In the aforementioned second-to-last scene, when Superman confronts the military guy, there is a female military assistant and when Superman is gone, she smiles. Her boss asks her what’s wrong and she says: “I just think he’s kinda hot.” To me this was the worst moment in the whole movie. It both tried to make Superman look cool and hot instead of dangerous and reckless, and it emphasized the idea of women who just can’t stop themselves from falling for him.

3) The father/authority figure

This is my pet peeve, since most Hollywood movies deliver messages of confused obedience to father/authority figures without being too explicit about it and you rarely find any discussion of it. The reason for this, and I might delve into that in some other post, might be that our culture has those ideas so engrained that it is hard to see them as problematic. But just like in Thor or The Lion King (there are endless more), the same point is made over and over again: it is more important to obey and follow authority’s rules then to listen to your own feelings.
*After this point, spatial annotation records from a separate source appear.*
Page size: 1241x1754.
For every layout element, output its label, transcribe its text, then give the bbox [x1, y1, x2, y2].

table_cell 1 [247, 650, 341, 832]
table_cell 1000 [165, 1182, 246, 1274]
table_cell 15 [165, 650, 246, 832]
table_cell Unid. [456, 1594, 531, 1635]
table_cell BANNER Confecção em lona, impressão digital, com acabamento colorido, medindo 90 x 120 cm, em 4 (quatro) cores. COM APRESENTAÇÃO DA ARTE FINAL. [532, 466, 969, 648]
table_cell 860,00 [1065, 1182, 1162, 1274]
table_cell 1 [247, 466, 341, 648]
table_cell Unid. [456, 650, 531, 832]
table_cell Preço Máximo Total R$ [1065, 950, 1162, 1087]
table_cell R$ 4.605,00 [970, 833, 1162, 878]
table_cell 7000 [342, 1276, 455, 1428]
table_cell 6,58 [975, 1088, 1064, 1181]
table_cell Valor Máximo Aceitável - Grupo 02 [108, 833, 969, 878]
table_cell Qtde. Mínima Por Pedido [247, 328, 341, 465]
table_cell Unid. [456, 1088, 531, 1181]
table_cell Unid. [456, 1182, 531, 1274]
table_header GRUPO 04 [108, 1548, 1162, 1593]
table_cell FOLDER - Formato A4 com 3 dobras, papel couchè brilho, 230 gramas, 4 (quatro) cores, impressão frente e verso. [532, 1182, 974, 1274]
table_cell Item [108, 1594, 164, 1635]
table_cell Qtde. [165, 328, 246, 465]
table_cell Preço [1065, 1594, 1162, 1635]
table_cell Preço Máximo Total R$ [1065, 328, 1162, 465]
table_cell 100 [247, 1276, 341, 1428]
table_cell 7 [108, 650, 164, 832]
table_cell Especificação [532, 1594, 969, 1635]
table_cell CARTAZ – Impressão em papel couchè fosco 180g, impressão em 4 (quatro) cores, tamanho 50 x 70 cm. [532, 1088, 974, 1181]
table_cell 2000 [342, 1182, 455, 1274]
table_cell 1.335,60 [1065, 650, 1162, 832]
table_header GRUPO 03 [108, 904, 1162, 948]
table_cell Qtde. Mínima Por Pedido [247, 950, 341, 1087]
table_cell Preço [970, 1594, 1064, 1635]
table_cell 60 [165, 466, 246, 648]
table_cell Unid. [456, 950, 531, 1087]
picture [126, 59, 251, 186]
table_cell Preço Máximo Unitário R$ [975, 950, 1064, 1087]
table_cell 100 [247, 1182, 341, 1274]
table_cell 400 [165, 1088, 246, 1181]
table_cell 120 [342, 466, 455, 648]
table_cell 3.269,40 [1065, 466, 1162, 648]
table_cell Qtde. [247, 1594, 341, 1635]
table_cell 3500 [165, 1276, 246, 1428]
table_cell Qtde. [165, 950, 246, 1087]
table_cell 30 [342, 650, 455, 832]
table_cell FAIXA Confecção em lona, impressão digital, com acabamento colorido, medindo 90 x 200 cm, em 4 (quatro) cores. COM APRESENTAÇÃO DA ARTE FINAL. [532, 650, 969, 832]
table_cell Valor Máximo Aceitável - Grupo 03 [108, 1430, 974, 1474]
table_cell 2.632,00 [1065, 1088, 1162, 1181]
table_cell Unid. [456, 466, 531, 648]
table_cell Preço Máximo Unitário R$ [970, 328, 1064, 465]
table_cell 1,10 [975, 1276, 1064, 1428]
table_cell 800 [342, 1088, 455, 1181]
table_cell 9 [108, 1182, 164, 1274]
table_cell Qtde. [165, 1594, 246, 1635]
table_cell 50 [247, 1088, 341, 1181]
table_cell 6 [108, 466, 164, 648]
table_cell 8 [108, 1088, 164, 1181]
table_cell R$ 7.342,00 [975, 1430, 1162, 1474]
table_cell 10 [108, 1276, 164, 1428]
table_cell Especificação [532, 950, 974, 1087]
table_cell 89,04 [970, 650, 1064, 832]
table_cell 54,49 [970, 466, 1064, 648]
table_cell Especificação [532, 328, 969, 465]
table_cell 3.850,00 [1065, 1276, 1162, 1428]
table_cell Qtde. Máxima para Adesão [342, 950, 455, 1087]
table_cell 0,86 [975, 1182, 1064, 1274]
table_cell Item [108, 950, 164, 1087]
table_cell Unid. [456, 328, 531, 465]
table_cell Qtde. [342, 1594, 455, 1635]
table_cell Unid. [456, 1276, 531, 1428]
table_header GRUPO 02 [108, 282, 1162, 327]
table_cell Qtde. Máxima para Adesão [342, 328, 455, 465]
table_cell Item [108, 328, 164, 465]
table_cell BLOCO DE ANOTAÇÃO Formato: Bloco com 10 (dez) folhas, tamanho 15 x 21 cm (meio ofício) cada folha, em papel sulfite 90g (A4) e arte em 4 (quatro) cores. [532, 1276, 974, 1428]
In Man of Steel Kevin Costner has the father role and I saw lots of praise for him because his presence is so significant. But looking at what he is doing to Clark is extremely questionable (but typical for father roles in our culture).

Step 1: Clark saves a school bus full of children. His father tells him that might have been a wrong decision, maybe it would’ve been better to let them die (because Clark risks to expose himself to others). Naturally, Clark is emotionally very confused about that. On the one hand, he wants to do what his father tells him because he assumes his father only wants his best. On the other hand, this contradicts everything he feels because his instincts tell him to save a bus full of children. This must lead to a deep confusion in a young person’s personality. The movie never portrays Jonathan Kent as being wrong. Debatable perhaps but not clearly wrong.

Step 2: 10 years later the Kent family is on a road trip. Father and son have an argument but it remains unresolved because they drive right into a tornado. Everyone runs to safety but the father goes back to save the dog. He tells his son not to save him under any circumstances and we watch as Clark stands under a bridge, doing nothing else but watching his father die. He cries and screams and Daddy Kent is sucked up into a tornado. Look at it: now he is obedient and the price for that is losing his father. His father didn’t have a good reason to sacrifice himself. Clark could’ve saved him easily, even without exposing himself. But his father told him what to do and Clark, having learned his lesson from the bus incident, obeys even if it means passively watching his father die. Again, the movie portrays this scene as if it was necessary for Jonathan Kent to die, like a noble death. He doesn’t even run away, just stands there, holding out his hand to Clark as if saying: “We both know that is what has to happen now, so don't you dare coming here.” He goes out as a hero. At least that’s what the movie wants to say. Instead, he scars Clark for life. Better to let your father die than to fear the consequence of disobeying him. This is the message: disobedience is worse than your suffering. You’ll be sad and traumatized but at least you behaved.

Let’s not even talk much about his real father. He is also dead but haunts him too by constantly telling him what to do. No wonder Superman becomes a mass murderer!

Is this movie worth so many words and analysis? I think it’s representative of many things in our culture that seem questionable to me. You can argue that’s it is just a dumb action movie (and it is!) but I think it’s important not to ignore the messages it is conveying to the audience (even if they didn’t like it.)